Belum adanya lembaga pengawas ini, menurut Sigit, bisa dijadikan alasan untuk tidak menjalankan aturan peretasan data pribadi masyarakat Indonesia.
“Ini yang menjadi momok penegakan hukum enggan untuk menindak peretas data pribadi. Selain itu, kesadaran akan hak perlindungan data pribadi masyarakat perlu ditingkatkan. Jangan sampai data pribadi masyarakat Indonesia dieksloitasi oleh Over The Top/OTT asing,” Sigit memungkaskan.
Advertisement
Bjorka Terancam Penjara 5 Tahun Atau Denda Rp 5 Miliar
Di sisi lain, pembocor dan penjual data seperti hacker Bjorka dapat dikenakan sanksi pidana karena melanggar Undang-Undang Pelindungan Data Pribadi (UU PDP).
Anggota Komisi I DPR-RI, Bobby Adhityo Rizaldi, mengatakan tindakan Bjorka ini bisa dihukum berat karena sudah ada aturannya dalam UU PDP.

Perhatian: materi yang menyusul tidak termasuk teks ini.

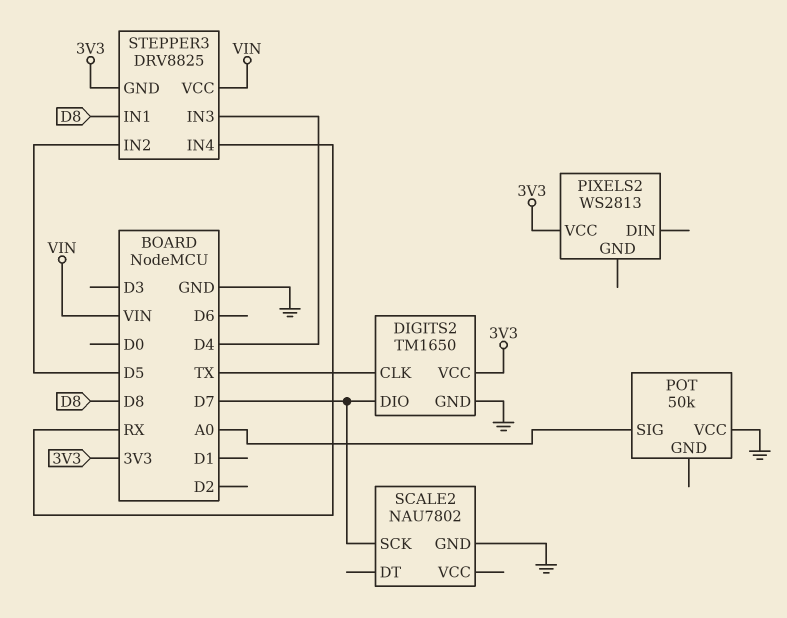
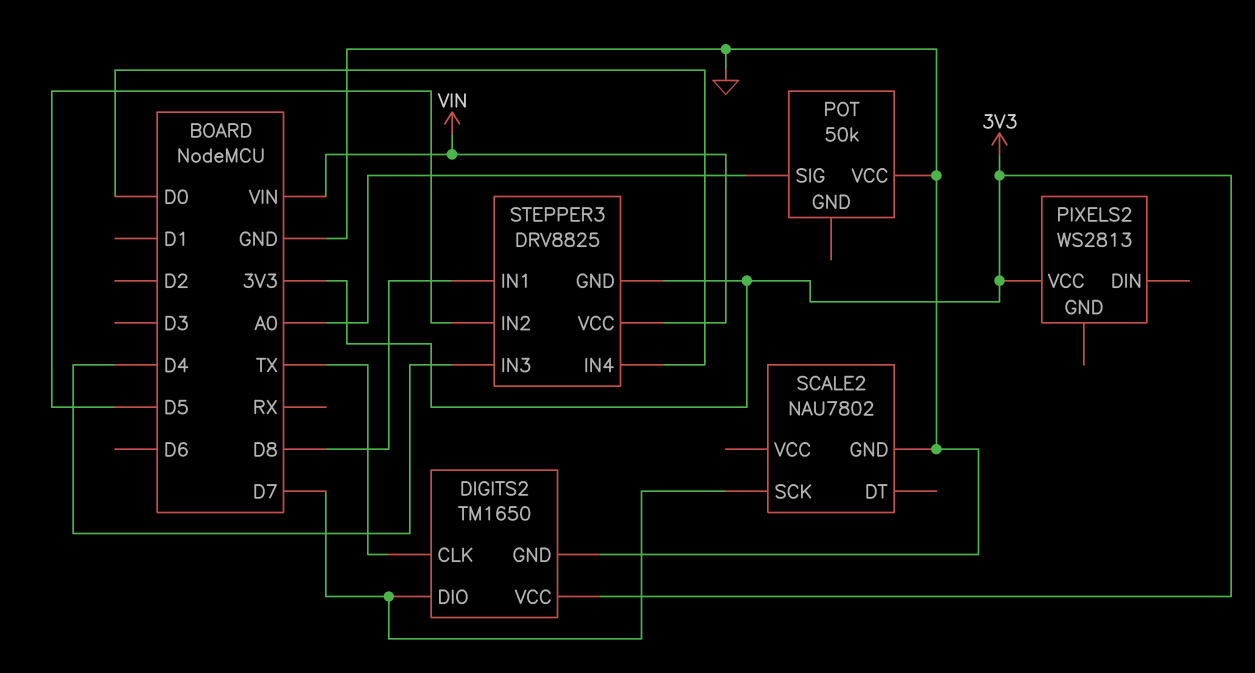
STEPPER3 pin IN4: RX -> D0

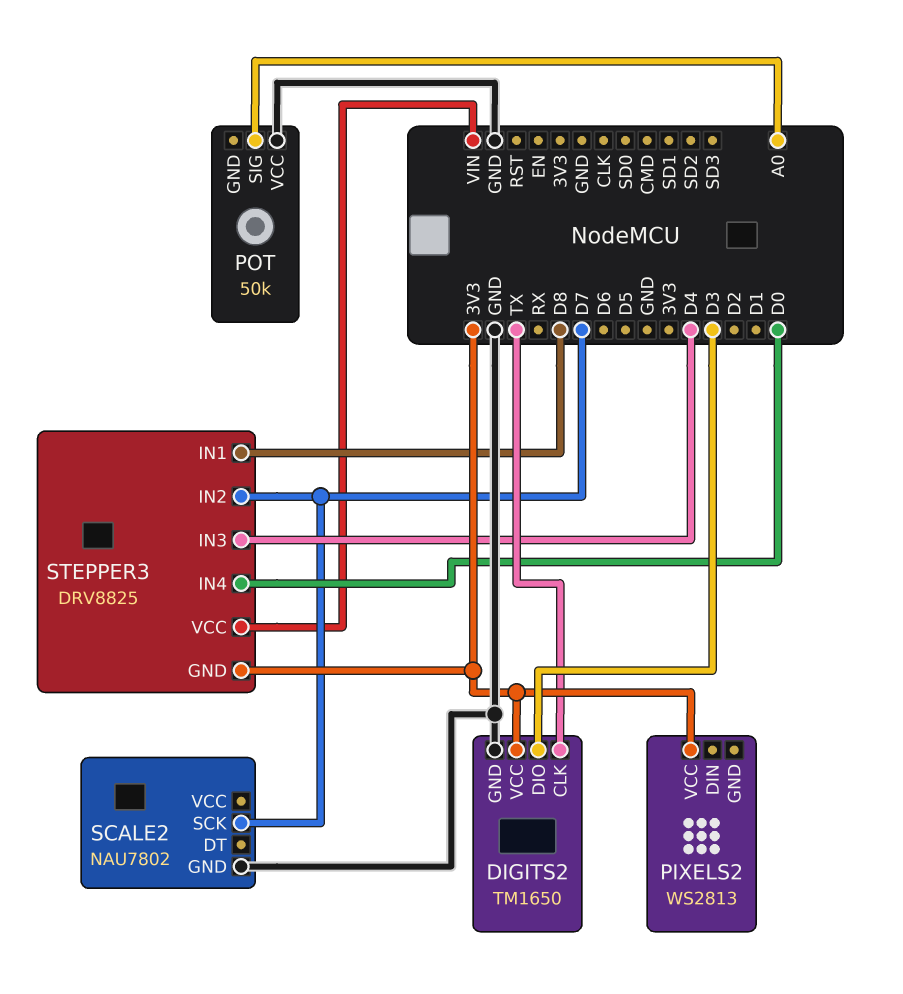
DIGITS2 pin DIO: D7 -> D3
STEPPER3 pin IN2: D5 -> D7

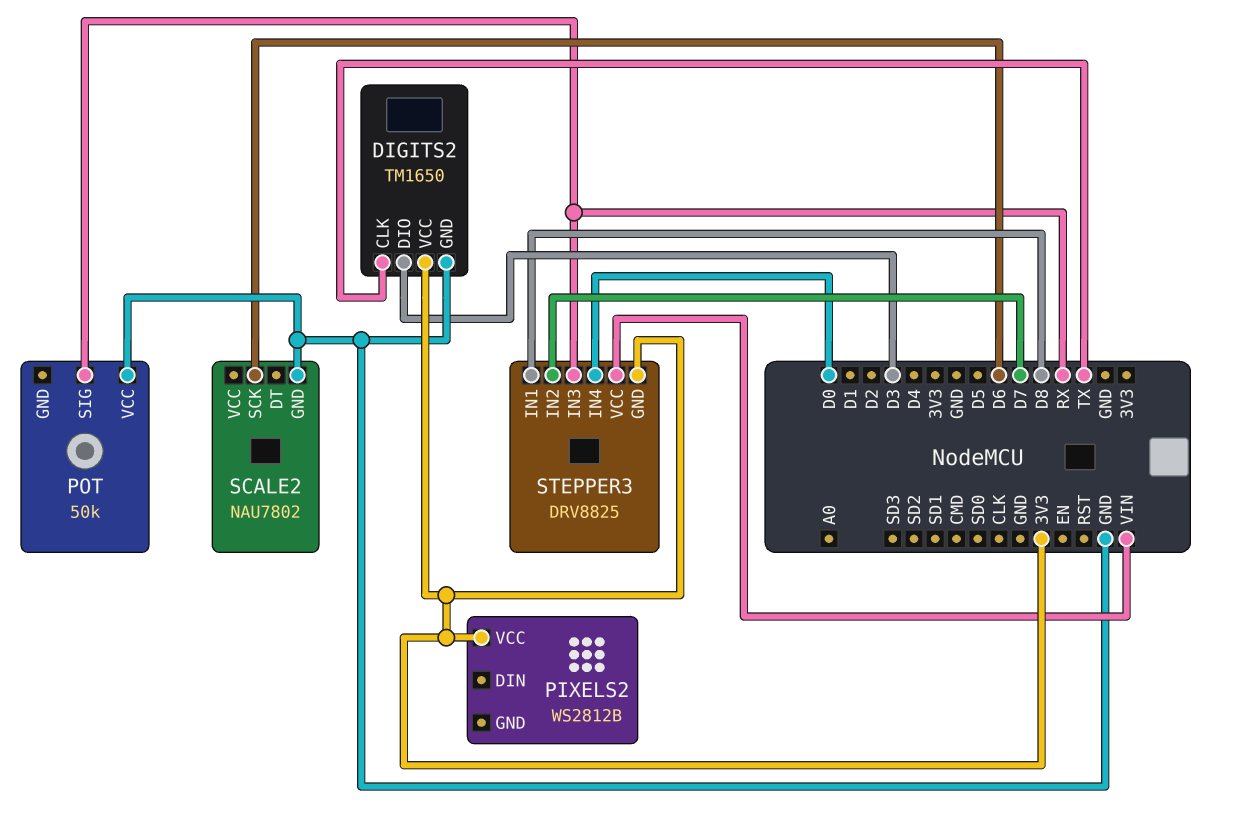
PIXELS2: WS2813 -> WS2812B
POT pin SIG: A0 -> RX
SCALE2 pin SCK: D7 -> D6
STEPPER3 pin IN3: D4 -> RX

"Menjual data pribadi yang bukan miliknya untuk keuntungan sendiri ancamannya hukuman pidana. Apalagi kalau data yang dijual itu palsu, hukumannya bisa lebih berat lagi,” ujar Bobby melalui keterangan resminya, Sabtu (19/11/2022).
Menurut Bobby, penjualan dan pemalsuan data yang telah dilakukan Bjorka masuk ke dalam ranah kejahatan pidana yang di atur dalam UU PDP Pasal 65 dan 66.
Menurut UU PDP, Bjorka diancam pidana penjara paling lama 5 (lima) tahun dan/atau pidana denda paling banyak Rp 5.000.000.000,00 (lima miliar rupiah) untuk penjualan data pribadi yang bukan miliknya.
Juga diancam pidana penjara 6 (enam) tahun dan/atau pidana denda Rp 6.000.000.000,00 (enam miliar rupiah) atas perbuatan pemalsuan data untuk menguntungkan diri sendiri.